The National Federation of Cooperative Sugar Factories Limited (NFCSF) has insisted that sugar mills need government support in the form of subsidy to export sugar in the absence of which the industry is bound to a face major crisis.
The opening stock of 107 lakh tonnes (lt) sugar and estimated new production of 311 lt against the backdrop of plateaued domestic consumption of 260 lt will result in the highest-ever closing stock of 158 lt worth ₹50,000 crore at the end of current crushing season, NFCSF estimated. Without export subsidy mills will enter into permanent financial sickness, it said.
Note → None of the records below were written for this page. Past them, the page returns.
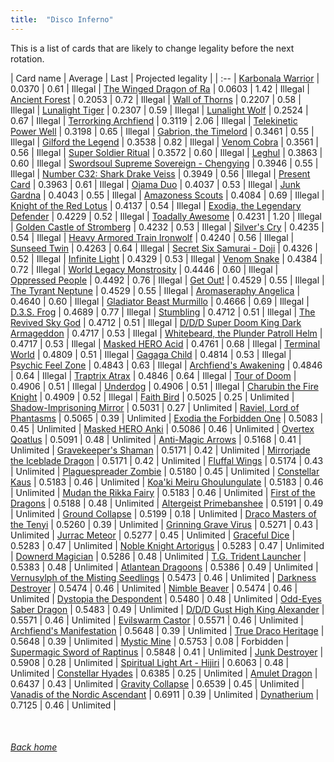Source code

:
 ```yaml
---
title:  "Disco Inferno"
---
```


This is a list of cards that are likely to change legality before the next rotation.

| Card name | Average | Last | Projected legality |
| :-- |
[Karbonala Warrior](https://db.ygoprodeck.com/card/?search=Karbonala%20Warrior) | 0.0370 | 0.61 | Illegal |
[The Winged Dragon of Ra](https://db.ygoprodeck.com/card/?search=The%20Winged%20Dragon%20of%20Ra) | 0.0603 | 1.42 | Illegal |
[Ancient Forest](https://db.ygoprodeck.com/card/?search=Ancient%20Forest) | 0.2053 | 0.72 | Illegal |
[Wall of Thorns](https://db.ygoprodeck.com/card/?search=Wall%20of%20Thorns) | 0.2207 | 0.58 | Illegal |
[Lunalight Tiger](https://db.ygoprodeck.com/card/?search=Lunalight%20Tiger) | 0.2307 | 0.59 | Illegal |
[Lunalight Wolf](https://db.ygoprodeck.com/card/?search=Lunalight%20Wolf) | 0.2524 | 0.67 | Illegal |
[Terrorking Archfiend](https://db.ygoprodeck.com/card/?search=Terrorking%20Archfiend) | 0.3119 | 2.06 | Illegal |
[Telekinetic Power Well](https://db.ygoprodeck.com/card/?search=Telekinetic%20Power%20Well) | 0.3198 | 0.65 | Illegal |
[Gabrion, the Timelord](https://db.ygoprodeck.com/card/?search=Gabrion,%20the%20Timelord) | 0.3461 | 0.55 | Illegal |
[Gilford the Legend](https://db.ygoprodeck.com/card/?search=Gilford%20the%20Legend) | 0.3538 | 0.82 | Illegal |
[Venom Cobra](https://db.ygoprodeck.com/card/?search=Venom%20Cobra) | 0.3561 | 0.56 | Illegal |
[Super Soldier Ritual](https://db.ygoprodeck.com/card/?search=Super%20Soldier%20Ritual) | 0.3572 | 0.60 | Illegal |
[Leghul](https://db.ygoprodeck.com/card/?search=Leghul) | 0.3863 | 0.60 | Illegal |
[Swordsoul Supreme Sovereign - Chengying](https://db.ygoprodeck.com/card/?search=Swordsoul%20Supreme%20Sovereign%20-%20Chengying) | 0.3946 | 0.55 | Illegal |
[Number C32: Shark Drake Veiss](https://db.ygoprodeck.com/card/?search=Number%20C32:%20Shark%20Drake%20Veiss) | 0.3949 | 0.56 | Illegal |
[Present Card](https://db.ygoprodeck.com/card/?search=Present%20Card) | 0.3963 | 0.61 | Illegal |
[Ojama Duo](https://db.ygoprodeck.com/card/?search=Ojama%20Duo) | 0.4037 | 0.53 | Illegal |
[Junk Gardna](https://db.ygoprodeck.com/card/?search=Junk%20Gardna) | 0.4043 | 0.55 | Illegal |
[Amazoness Scouts](https://db.ygoprodeck.com/card/?search=Amazoness%20Scouts) | 0.4084 | 0.69 | Illegal |
[Knight of the Red Lotus](https://db.ygoprodeck.com/card/?search=Knight%20of%20the%20Red%20Lotus) | 0.4137 | 0.54 | Illegal |
[Exodia, the Legendary Defender](https://db.ygoprodeck.com/card/?search=Exodia,%20the%20Legendary%20Defender) | 0.4229 | 0.52 | Illegal |
[Toadally Awesome](https://db.ygoprodeck.com/card/?search=Toadally%20Awesome) | 0.4231 | 1.20 | Illegal |
[Golden Castle of Stromberg](https://db.ygoprodeck.com/card/?search=Golden%20Castle%20of%20Stromberg) | 0.4232 | 0.53 | Illegal |
[Silver's Cry](https://db.ygoprodeck.com/card/?search=Silver's%20Cry) | 0.4235 | 0.54 | Illegal |
[Heavy Armored Train Ironwolf](https://db.ygoprodeck.com/card/?search=Heavy%20Armored%20Train%20Ironwolf) | 0.4240 | 0.56 | Illegal |
[Sunseed Twin](https://db.ygoprodeck.com/card/?search=Sunseed%20Twin) | 0.4263 | 0.64 | Illegal |
[Secret Six Samurai - Doji](https://db.ygoprodeck.com/card/?search=Secret%20Six%20Samurai%20-%20Doji) | 0.4326 | 0.52 | Illegal |
[Infinite Light](https://db.ygoprodeck.com/card/?search=Infinite%20Light) | 0.4329 | 0.53 | Illegal |
[Venom Snake](https://db.ygoprodeck.com/card/?search=Venom%20Snake) | 0.4384 | 0.72 | Illegal |
[World Legacy Monstrosity](https://db.ygoprodeck.com/card/?search=World%20Legacy%20Monstrosity) | 0.4446 | 0.60 | Illegal |
[Oppressed People](https://db.ygoprodeck.com/card/?search=Oppressed%20People) | 0.4492 | 0.76 | Illegal |
[Get Out!](https://db.ygoprodeck.com/card/?search=Get%20Out!) | 0.4529 | 0.55 | Illegal |
[The Tyrant Neptune](https://db.ygoprodeck.com/card/?search=The%20Tyrant%20Neptune) | 0.4529 | 0.55 | Illegal |
[Aromaseraphy Angelica](https://db.ygoprodeck.com/card/?search=Aromaseraphy%20Angelica) | 0.4640 | 0.60 | Illegal |
[Gladiator Beast Murmillo](https://db.ygoprodeck.com/card/?search=Gladiator%20Beast%20Murmillo) | 0.4666 | 0.69 | Illegal |
[D.3.S. Frog](https://db.ygoprodeck.com/card/?search=D.3.S.%20Frog) | 0.4689 | 0.77 | Illegal |
[Stumbling](https://db.ygoprodeck.com/card/?search=Stumbling) | 0.4712 | 0.51 | Illegal |
[The Revived Sky God](https://db.ygoprodeck.com/card/?search=The%20Revived%20Sky%20God) | 0.4712 | 0.51 | Illegal |
[D/D/D Super Doom King Dark Armageddon](https://db.ygoprodeck.com/card/?search=D/D/D%20Super%20Doom%20King%20Dark%20Armageddon) | 0.4717 | 0.53 | Illegal |
[Whitebeard, the Plunder Patroll Helm](https://db.ygoprodeck.com/card/?search=Whitebeard,%20the%20Plunder%20Patroll%20Helm) | 0.4717 | 0.53 | Illegal |
[Masked HERO Acid](https://db.ygoprodeck.com/card/?search=Masked%20HERO%20Acid) | 0.4761 | 0.68 | Illegal |
[Terminal World](https://db.ygoprodeck.com/card/?search=Terminal%20World) | 0.4809 | 0.51 | Illegal |
[Gagaga Child](https://db.ygoprodeck.com/card/?search=Gagaga%20Child) | 0.4814 | 0.53 | Illegal |
[Psychic Feel Zone](https://db.ygoprodeck.com/card/?search=Psychic%20Feel%20Zone) | 0.4843 | 0.63 | Illegal |
[Archfiend's Awakening](https://db.ygoprodeck.com/card/?search=Archfiend's%20Awakening) | 0.4846 | 0.64 | Illegal |
[Traptrix Atrax](https://db.ygoprodeck.com/card/?search=Traptrix%20Atrax) | 0.4846 | 0.64 | Illegal |
[Tour of Doom](https://db.ygoprodeck.com/card/?search=Tour%20of%20Doom) | 0.4906 | 0.51 | Illegal |
[Underdog](https://db.ygoprodeck.com/card/?search=Underdog) | 0.4906 | 0.51 | Illegal |
[Charubin the Fire Knight](https://db.ygoprodeck.com/card/?search=Charubin%20the%20Fire%20Knight) | 0.4909 | 0.52 | Illegal |
[Faith Bird](https://db.ygoprodeck.com/card/?search=Faith%20Bird) | 0.5025 | 0.25 | Unlimited |
[Shadow-Imprisoning Mirror](https://db.ygoprodeck.com/card/?search=Shadow-Imprisoning%20Mirror) | 0.5031 | 0.27 | Unlimited |
[Raviel, Lord of Phantasms](https://db.ygoprodeck.com/card/?search=Raviel,%20Lord%20of%20Phantasms) | 0.5065 | 0.39 | Unlimited |
[Exodia the Forbidden One](https://db.ygoprodeck.com/card/?search=Exodia%20the%20Forbidden%20One) | 0.5083 | 0.45 | Unlimited |
[Masked HERO Anki](https://db.ygoprodeck.com/card/?search=Masked%20HERO%20Anki) | 0.5086 | 0.46 | Unlimited |
[Overtex Qoatlus](https://db.ygoprodeck.com/card/?search=Overtex%20Qoatlus) | 0.5091 | 0.48 | Unlimited |
[Anti-Magic Arrows](https://db.ygoprodeck.com/card/?search=Anti-Magic%20Arrows) | 0.5168 | 0.41 | Unlimited |
[Gravekeeper's Shaman](https://db.ygoprodeck.com/card/?search=Gravekeeper's%20Shaman) | 0.5171 | 0.42 | Unlimited |
[Mirrorjade the Iceblade Dragon](https://db.ygoprodeck.com/card/?search=Mirrorjade%20the%20Iceblade%20Dragon) | 0.5171 | 0.42 | Unlimited |
[Fluffal Wings](https://db.ygoprodeck.com/card/?search=Fluffal%20Wings) | 0.5174 | 0.43 | Unlimited |
[Plaguespreader Zombie](https://db.ygoprodeck.com/card/?search=Plaguespreader%20Zombie) | 0.5180 | 0.45 | Unlimited |
[Constellar Kaus](https://db.ygoprodeck.com/card/?search=Constellar%20Kaus) | 0.5183 | 0.46 | Unlimited |
[Koa'ki Meiru Ghoulungulate](https://db.ygoprodeck.com/card/?search=Koa'ki%20Meiru%20Ghoulungulate) | 0.5183 | 0.46 | Unlimited |
[Mudan the Rikka Fairy](https://db.ygoprodeck.com/card/?search=Mudan%20the%20Rikka%20Fairy) | 0.5183 | 0.46 | Unlimited |
[First of the Dragons](https://db.ygoprodeck.com/card/?search=First%20of%20the%20Dragons) | 0.5188 | 0.48 | Unlimited |
[Altergeist Primebanshee](https://db.ygoprodeck.com/card/?search=Altergeist%20Primebanshee) | 0.5191 | 0.49 | Unlimited |
[Ground Collapse](https://db.ygoprodeck.com/card/?search=Ground%20Collapse) | 0.5199 | 0.18 | Unlimited |
[Draco Masters of the Tenyi](https://db.ygoprodeck.com/card/?search=Draco%20Masters%20of%20the%20Tenyi) | 0.5260 | 0.39 | Unlimited |
[Grinning Grave Virus](https://db.ygoprodeck.com/card/?search=Grinning%20Grave%20Virus) | 0.5271 | 0.43 | Unlimited |
[Jurrac Meteor](https://db.ygoprodeck.com/card/?search=Jurrac%20Meteor) | 0.5277 | 0.45 | Unlimited |
[Graceful Dice](https://db.ygoprodeck.com/card/?search=Graceful%20Dice) | 0.5283 | 0.47 | Unlimited |
[Noble Knight Artorigus](https://db.ygoprodeck.com/card/?search=Noble%20Knight%20Artorigus) | 0.5283 | 0.47 | Unlimited |
[Downerd Magician](https://db.ygoprodeck.com/card/?search=Downerd%20Magician) | 0.5286 | 0.48 | Unlimited |
[T.G. Trident Launcher](https://db.ygoprodeck.com/card/?search=T.G.%20Trident%20Launcher) | 0.5383 | 0.48 | Unlimited |
[Atlantean Dragoons](https://db.ygoprodeck.com/card/?search=Atlantean%20Dragoons) | 0.5386 | 0.49 | Unlimited |
[Vernusylph of the Misting Seedlings](https://db.ygoprodeck.com/card/?search=Vernusylph%20of%20the%20Misting%20Seedlings) | 0.5473 | 0.46 | Unlimited |
[Darkness Destroyer](https://db.ygoprodeck.com/card/?search=Darkness%20Destroyer) | 0.5474 | 0.46 | Unlimited |
[Nimble Beaver](https://db.ygoprodeck.com/card/?search=Nimble%20Beaver) | 0.5474 | 0.46 | Unlimited |
[Dystopia the Despondent](https://db.ygoprodeck.com/card/?search=Dystopia%20the%20Despondent) | 0.5480 | 0.48 | Unlimited |
[Odd-Eyes Saber Dragon](https://db.ygoprodeck.com/card/?search=Odd-Eyes%20Saber%20Dragon) | 0.5483 | 0.49 | Unlimited |
[D/D/D Gust High King Alexander](https://db.ygoprodeck.com/card/?search=D/D/D%20Gust%20High%20King%20Alexander) | 0.5571 | 0.46 | Unlimited |
[Evilswarm Castor](https://db.ygoprodeck.com/card/?search=Evilswarm%20Castor) | 0.5571 | 0.46 | Unlimited |
[Archfiend's Manifestation](https://db.ygoprodeck.com/card/?search=Archfiend's%20Manifestation) | 0.5648 | 0.39 | Unlimited |
[True Draco Heritage](https://db.ygoprodeck.com/card/?search=True%20Draco%20Heritage) | 0.5648 | 0.39 | Unlimited |
[Mystic Mine](https://db.ygoprodeck.com/card/?search=Mystic%20Mine) | 0.5753 | 0.08 | Forbidden |
[Supermagic Sword of Raptinus](https://db.ygoprodeck.com/card/?search=Supermagic%20Sword%20of%20Raptinus) | 0.5848 | 0.41 | Unlimited |
[Junk Destroyer](https://db.ygoprodeck.com/card/?search=Junk%20Destroyer) | 0.5908 | 0.28 | Unlimited |
[Spiritual Light Art - Hijiri](https://db.ygoprodeck.com/card/?search=Spiritual%20Light%20Art%20-%20Hijiri) | 0.6063 | 0.48 | Unlimited |
[Constellar Hyades](https://db.ygoprodeck.com/card/?search=Constellar%20Hyades) | 0.6385 | 0.25 | Unlimited |
[Amulet Dragon](https://db.ygoprodeck.com/card/?search=Amulet%20Dragon) | 0.6437 | 0.43 | Unlimited |
[Gravity Collapse](https://db.ygoprodeck.com/card/?search=Gravity%20Collapse) | 0.6539 | 0.45 | Unlimited |
[Vanadis of the Nordic Ascendant](https://db.ygoprodeck.com/card/?search=Vanadis%20of%20the%20Nordic%20Ascendant) | 0.6911 | 0.39 | Unlimited |
[Dynatherium](https://db.ygoprodeck.com/card/?search=Dynatherium) | 0.7125 | 0.46 | Unlimited |

<br>

###### [Back home](index)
NFCSF has responded to views expressed by sugar traders that mills must start exporting sugar without waiting for government subsidy and take benefit of higher rates in the international market.
Global price rise
“The current surge in global prices are mainly due to two reasons — Brazil’s, excess 100 lakh tonnes sugar was not shipped out in time due to Covid issues at Brazilian ports and secondly the ambiguity in India’s policy of sugar exports for 2020-21. Both these factors are temporary and not based on fundamentals which clearly shows a global surplus scenario”, the NFCSF added in a note.
Sugar industry players say that the Centre had positively and timely responded to the appeals of the industry in announcing sugar export schemes with fiscal incentives. As a result, India could export 6.25 lt in 2017-18; 30 lt in 2018-19 and a record 57 lt in 2019-20. This helped to pare inventory, easing liquidity and containing cane arrears to a great extent, according to the industry.
Indian mills have explored new markets for its sugar in Iran, Korea, Malaysia, West Asiaand niche markets of the African continent apart from traditional markets of Indonesia, China, Bangladesh and Sri Lanka. Indian brand penetration in these markets has very well been attained, said NFCSF.